Ausgerechnet in Donald Trumps Wahlbezirk Palm Beach schnappte die Demokratin Emily Gregory diese Woche einem Republikaner den Sitz weg. Die Ersatzwahl für das Parlament von Florida ist die neuste von zahlreichen republikanischen Niederlagen seit Trumps Amtsantritt. Den Republikanern gelang es in dieser Zeit nie, einen Sitz von den Demokraten zu erobern.
Sieg in Trumps Hinterhof
Emily Gregorys Sitz war zuvor fest republikanisch. Sie schlug den Republikaner Jon Maples mit nur 2.4 Prozent. Trump distanzierte sich sofort von der Niederlage – obwohl er Maples anfangs unterstützte.
Die Demokraten feierten den Sieg als jüngstes Zeichen dafür, dass sich die Wählerinnen und Wähler vor den Midterms im November von Trump und den Republikanern abwenden könnten.
Mehrere Siege in republikanischen Gebieten
In mehreren traditionell republikanischen Regionen konnten die Demokraten zuletzt Erfolge verbuchen. Bobbi Boudman gelang im März 2026 ein überraschender Sieg in einem ländlichen Bezirk in New Hampshire, wo sie mit rund 52 Prozent gegen den Republikaner Dale Fincher gewann.
In Texas erzielte Taylor Rehmet im November 2025 einen erstaunlichen Durchbruch: Er gewann die Nachwahl in einem tiefroten Bezirk, in dem Trump 2024 noch mit 17 Punkten Vorsprung gewann. Rehmet setzte sich mit 57 Prozent der Stimmen gegen die konservative Aktivistin und Republikanerin Leigh Wambsganss durch.
In Arkansas folgte ein weiterer bemerkenswerter Erfolg: Alex Holladay gewann im März 2026 die Nachwahl in einem Bezirk, der zuvor republikanisch gewesen war. Sein Sieg stellt einen seltenen demokratischen Erfolg in einem stark republikanisch dominierten Bundesstaat dar.
Mehrere Sitze in Virginia
In Virginia holten die Demokraten bei der Wahl des Abgeordnetenhauses im Jahr 2025 64 Sitze – 13 davon waren zuvor in republikanischer Hand.
Kurz vor den Wahlen unternahmen die Demokraten den Vorstoss, die Kongresswahlkreise des Bundesstaates vor den nächsten Wahlen neu zu ziehen. Mit dem Wahlsieg bleibt dieses Bestreben weiter auf Kurs.
Miami neu von Demokratin regiert
Im Dezember 2025 fiel eine weitere republikanische Bastion: In Miami setzte sich Eileen Higgins in der Bürgermeisterwahl mit rund 60 Prozent der Stimmen gegen den von Trump unterstützten Republikaner Emilio González durch und beendete damit eine knapp 30‑jährige republikanische Vorherrschaft im Rathaus. Die 61‑Jährige ist zugleich die erste Frau an der Spitze der Stadt. Trump persönlich schaltete sich in den Wahlkampf ein, was dem Rennen nationale Aufmerksamkeit verlieh.

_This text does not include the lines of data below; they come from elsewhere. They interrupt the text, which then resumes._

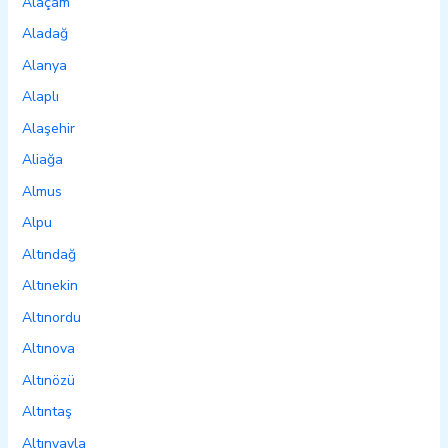
Alaçam
Aladağ
Alanya
Alaplı
Alaşehir
Aliağa
Almus
Alpu
Altındağ
Altınekin
Altınordu
Altınova
Altınözü
Altıntaş
Altınyayla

Weichenstellung für die Midterms
Heather Williams, Präsidentin des «Democratic Legislative Campaign Committee», betonte, dass die steigenden Benzin- und Lebensmittelpreise viele Menschen belasten und dies zu wachsender Unzufriedenheit mit den Republikanern führe – was sich nun auch an den Urnen zeige.
Die Serie demokratischer Erfolge in zuvor republikanisch geprägten Gebieten deutet auf eine spürbare Verschiebung der politischen Stimmung in den USA hin. Ob sich dieser Trend jedoch national verfestigt oder nur ein Vorbote lokaler Frustrationen bleibt, wird sich bei den Midterm-Wahlen im Herbst zeigen. Erst dann zeigt sich, ob die Demokraten ihren Schwung tatsächlich in landesweite Gewinne ummünzen können.